The Democratic presidential field is split almost evenly over proposals to expand the Supreme Court.
So-called “court-packing” proposals have entered the Democratic mainstream following President Donald Trump’s historic judicial confirmation successes. The New York Times asked 21 of the 22 Democratic presidential candidates whether they would expand the Supreme Court — 10 said yes to varying extents, while 11 were not as open.
South Bend Mayor Pete Buttigieg cast his support for such measures as a “court reform” package, endorsing an academic proposal to expand the bench to 15 justices. Under that system, Republicans and Democrats would each select 10 justices for the high court. Those 10 would pick the remaining five by unanimous vote.
“It’s not just about the number, but the makeup of the Court,” Buttigieg told the Times.
Democratic Sens. Elizabeth Warren of Massachusetts, Kamala Harris of California, Amy Klobuchar of Minnesota, and Kirsten Gillibrand of New York expressed openness to expanding the Court. Klobuchar said her priority would be filling existing judicial vacancies, while Gillibrand said she wants input from legal scholars as to possible ramifications.
Former Rep. Robert “Beto” O’Rourke took a somewhat different tack as compared to past statements. Though he expressed openness to court-packing proposals after entering the race in March, the former Texas congressman said term limits are a better option.

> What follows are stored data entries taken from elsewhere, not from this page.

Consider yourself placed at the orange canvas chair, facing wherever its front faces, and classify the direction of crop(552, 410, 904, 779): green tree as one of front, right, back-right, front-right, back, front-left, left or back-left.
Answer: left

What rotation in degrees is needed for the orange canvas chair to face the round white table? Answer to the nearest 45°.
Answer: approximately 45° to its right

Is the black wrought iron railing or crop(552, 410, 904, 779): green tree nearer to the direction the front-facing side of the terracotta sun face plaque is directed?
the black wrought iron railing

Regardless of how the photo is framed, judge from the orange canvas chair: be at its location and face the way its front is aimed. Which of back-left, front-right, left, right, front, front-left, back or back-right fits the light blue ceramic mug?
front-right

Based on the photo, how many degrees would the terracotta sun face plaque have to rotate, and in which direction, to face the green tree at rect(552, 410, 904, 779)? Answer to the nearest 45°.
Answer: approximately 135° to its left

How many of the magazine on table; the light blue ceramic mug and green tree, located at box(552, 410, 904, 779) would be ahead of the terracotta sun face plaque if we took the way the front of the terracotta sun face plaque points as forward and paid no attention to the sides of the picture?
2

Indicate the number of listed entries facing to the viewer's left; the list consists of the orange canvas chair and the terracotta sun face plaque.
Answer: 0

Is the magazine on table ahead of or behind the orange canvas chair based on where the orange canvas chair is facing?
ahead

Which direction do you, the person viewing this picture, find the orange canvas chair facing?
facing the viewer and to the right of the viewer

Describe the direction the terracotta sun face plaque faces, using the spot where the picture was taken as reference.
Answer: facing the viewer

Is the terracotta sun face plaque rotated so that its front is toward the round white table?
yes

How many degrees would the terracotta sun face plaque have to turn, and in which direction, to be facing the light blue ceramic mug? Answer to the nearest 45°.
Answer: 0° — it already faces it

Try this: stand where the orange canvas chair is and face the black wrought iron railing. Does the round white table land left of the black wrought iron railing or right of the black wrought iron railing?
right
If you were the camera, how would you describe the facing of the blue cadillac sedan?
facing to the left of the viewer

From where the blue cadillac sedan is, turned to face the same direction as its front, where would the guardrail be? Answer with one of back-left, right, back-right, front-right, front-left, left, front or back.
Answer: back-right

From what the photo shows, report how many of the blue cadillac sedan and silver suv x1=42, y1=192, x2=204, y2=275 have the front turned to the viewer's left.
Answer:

“I think the appropriate way to address this is to have fixed term limits for Supreme Court justices, to have some more regular turnover in their term of service to decrease the temperature in the partisan fights that lead up to the nominations and the confirmations,” O’Rourke said. (RELATED: Supreme Court Upholds Double Jeopardy Rule That Could Blunt Reach Of Trump Pardons)
Other candidates who would consider adding seats to the high court include John Hickenlooper, Steve Bullock, Andrew Yang, and Jay Inslee.
Eleven candidates rejected court-packing proposals. Sen. Bernie Sanders, who otherwise favors structural solutions for current problems, was the most high-profile of the nay-sayers. The Vermont socialist noted that President Franklin Roosevelt attempted to add seats on the Supreme Court after its conservative majority invalidated much of his domestic policy agenda between 1932 and 1937 — the scheme, which ultimately failed, drew heated opposition from Congress and the public.
Other opponents of court-expansion proposals include Democratic presidential candidates Cory Booker, Bill de Blasio, Tulsi Gabbard, Julian Castro, Michael Bennet, John Delaney, Eric Swalwell, Seth Moulton, Tim Ryan and Marianne Williamson.
Former Vice President Joe Biden did not participate in the Times series.
The Supreme Court is quickly approaching the end of its current term, with decisions in much-watched matters including gerrymandering, the census citizenship question, and the separation of church and state expected by the end of June.